Since the public launch of ChatGPT in November 2022, the world has seen generative AI (GenAI) transform creative industries, education and retail. “AI also carries the potential, via humanoid robots, to transform manufacturing and healthcare, and has wide-reaching implications for the workforce and the broader economy,” Morgan Stanley noted in a piece published on January 22. “Among other developments, 2025 is likely to see profound growth in agentic AI. In this next phase of AI development, software programs gain ‘agency’ by taking action and adapting without explicit human instruction, which could have profound implications for autonomous vehicles, healthcare assistants and cybersecurity.”

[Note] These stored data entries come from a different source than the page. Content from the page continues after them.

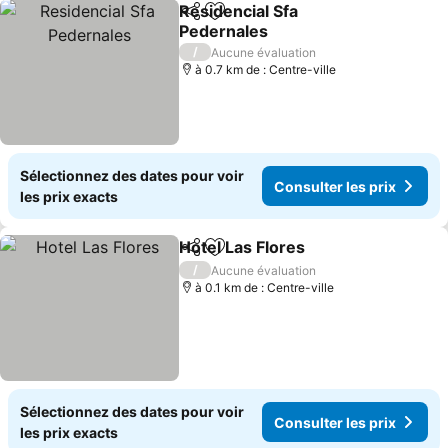
Residencial Sfa
Partager
Ajouter à mes favoris
Pedernales
Consulter les prix
/
Aucune évaluation
à 0.7 km de : Centre-ville
Sélectionnez des dates pour voir
Consulter les prix
les prix exacts
Hotel Las Flores
Partager
Ajouter à mes favoris
Consulter 
/
Aucune évaluation
à 0.1 km de : Centre-ville
Sélectionnez des dates pour voir
Consulter les prix
les prix exacts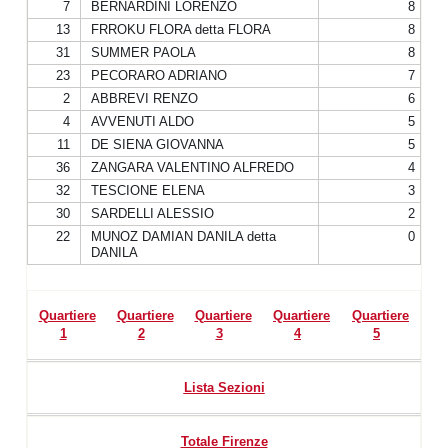
7
BERNARDINI LORENZO
8
13
FRROKU FLORA detta FLORA
8
31
SUMMER PAOLA
8
23
PECORARO ADRIANO
7
2
ABBREVI RENZO
6
4
AVVENUTI ALDO
5
11
DE SIENA GIOVANNA
5
36
ZANGARA VALENTINO ALFREDO
4
32
TESCIONE ELENA
3
30
SARDELLI ALESSIO
2
22
MUNOZ DAMIAN DANILA detta
0
DANILA
Quartiere
Quartiere
Quartiere
Quartiere
Quartiere
1
2
3
4
5
Lista Sezioni
Totale Firenze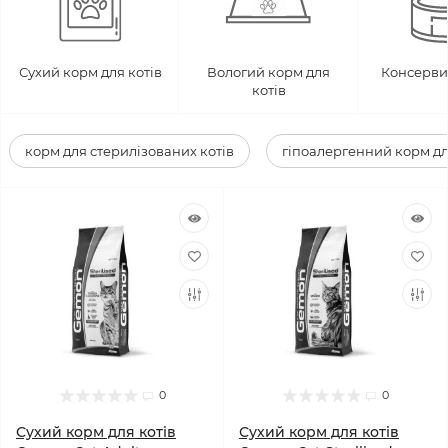
Сухий корм для котів
Вологий корм для
Консерви 
котів
корм для стерилізованих котів
гіпоалергенний корм дл
0
0
Сухий корм для котів
Сухий корм для котів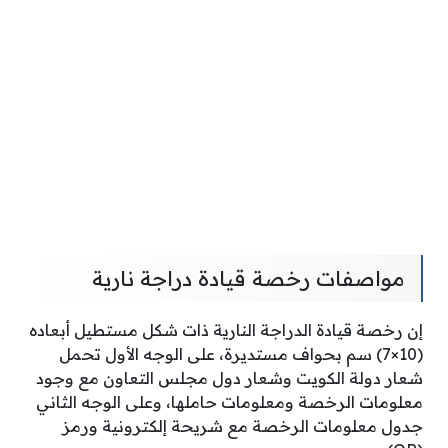
مواصفات رخصة قيادة دراجة نارية
إن رخصة قيادة الدراجة النارية ذات شكل مستطيل أبعاده
(10×7) سم بحواف مستديرة، على الوجه الأول تحمل
شعار دولة الكويت وشعار دول مجلس التعاون مع وجود
معلومات الرخصة ومعلومات حاملها، وعلى الوجه الثاني
جدول معلومات الرخصة مع شريحة إلكترونية ورمز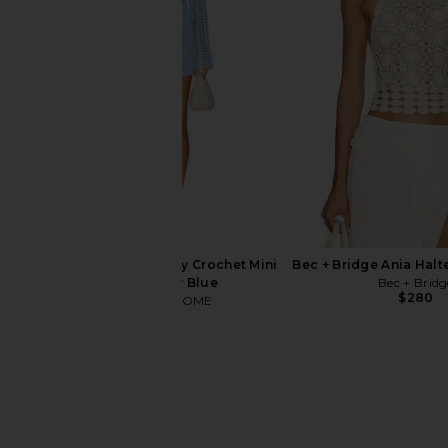
LIONESS
NBD
$65
$180
MORE TO COME Misty Crochet Mini
Bec + Bridge Ania Halte
Dress in Sky Blue
Bec + Bridg
$280
MORE TO COME
$88
Only Hearts Emily's Garden
superdown Aricella C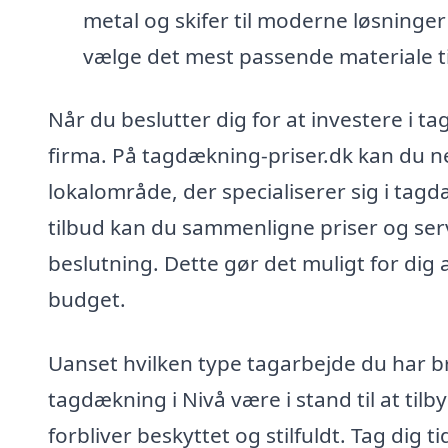
metal og skifer til moderne løsninger
vælge det mest passende materiale t
Når du beslutter dig for at investere i ta
firma. På tagdækning-priser.dk kan du ne
lokalområde, der specialiserer sig i tagd
tilbud kan du sammenligne priser og ser
beslutning. Dette gør det muligt for dig
budget.
Uanset hvilken type tagarbejde du har bru
tagdækning i Nivå være i stand til at til
forbliver beskyttet og stilfuldt. Tag dig 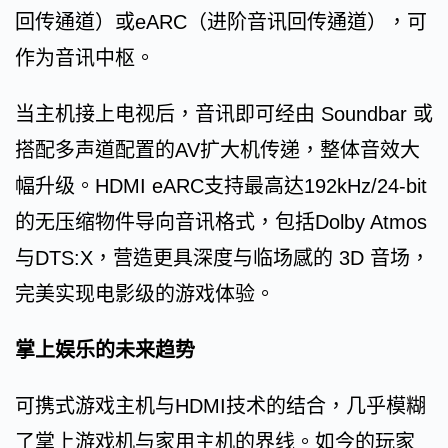
回传通道）或eARC（进阶音讯回传通道），可
作为音讯中枢。
当主机接上电视后，音讯即可经由 Soundbar 或
搭配多声道配置的AV扩大机传递，整体音效大
幅升级。HDMI eARC支持最高达192kHz/24-bit
的无压缩物件导向音讯格式，包括Dolby Atmos
与DTS:X，营造更具深度与临场感的 3D 音场，
完美实现电影级的游戏体验。
掌上娱乐的未来趋势
可携式游戏主机与HDMI技术的结合，几乎模糊
了掌上游戏机与家用主机的界线。如今的玩家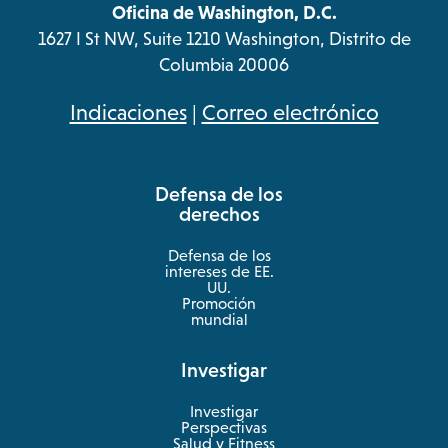
Oficina de Washington, D.C.
1627 I St NW, Suite 1210 Washington, Distrito de
Columbia 20006
opens
Indicaciones
|
Correo electrónico
in
a
Defensa de los
new
derechos
tab
Defensa de los
intereses de EE.
UU.
Promoción
mundial
Investigar
Investigar
Perspectivas
Salud y Fitness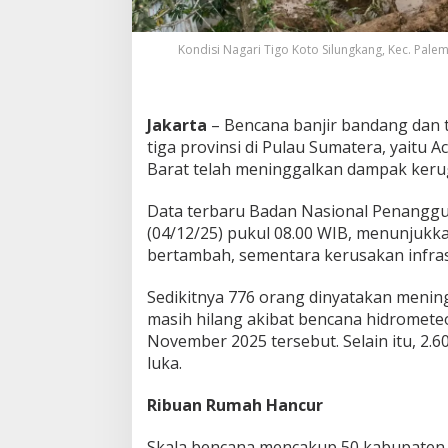
T
e
Kondisi Nagari Tigo Koto Silungkang, Kec. Pal
r
u
s
B
Jakarta
– Bencana banjir bandang dan
e
r
tiga provinsi di Pulau Sumatera, yaitu 
t
Barat telah meninggalkan dampak kerug
a
m
Data terbaru Badan Nasional Penangg
b
(04/12/25) pukul 08.00 WIB, menunjukk
a
h
bertambah, sementara kerusakan infras
Sedikitnya 776 orang dinyatakan menin
masih hilang akibat bencana hidrometeor
November 2025 tersebut. Selain itu, 2.
luka.
Ribuan Rumah Hancur
Skala bencana mencakup 50 kabupaten da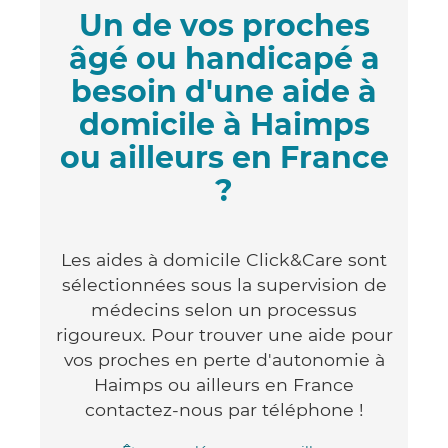
Un de vos proches
âgé ou handicapé a
besoin d'une aide à
domicile à Haimps
ou ailleurs en France
?
Les aides à domicile Click&Care sont
sélectionnées sous la supervision de
médecins selon un processus
rigoureux. Pour trouver une aide pour
vos proches en perte d'autonomie à
Haimps ou ailleurs en France
contactez-nous par téléphone !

According to TD Cowen, the financial-services division of TD Securities, AI deployments could yield nearly $2 trillion in US productivity gains in the coming years, saving more than 15 percent of US labour costs and potentially replacing up to 20 percent of worker tasks for 80 percent of the workforce in the US alone. Such trends clearly have profound implications for investor plays in equities, technology and macro themes.
TD Cowen also predicted that the AI adoption timeline will be supercharged, progressing at an even faster rate than cloud computing. “Microsoft is already on track to enter 2025 with more than $10 billion in annual recurring revenue (ARR) driven by AI, and recently disclosed forecasts by OpenAI also seem to support expectations for an accelerated cycle,” the investment bank wrote in a recently published report covering the firm’s investment outlook for 2025. “We expect the AI adoption curve to kick into a higher gear in late 2025 and in 2026, reflecting a two- to three-year period for adoption inflection, versus the six to eight years we saw in Cloud.”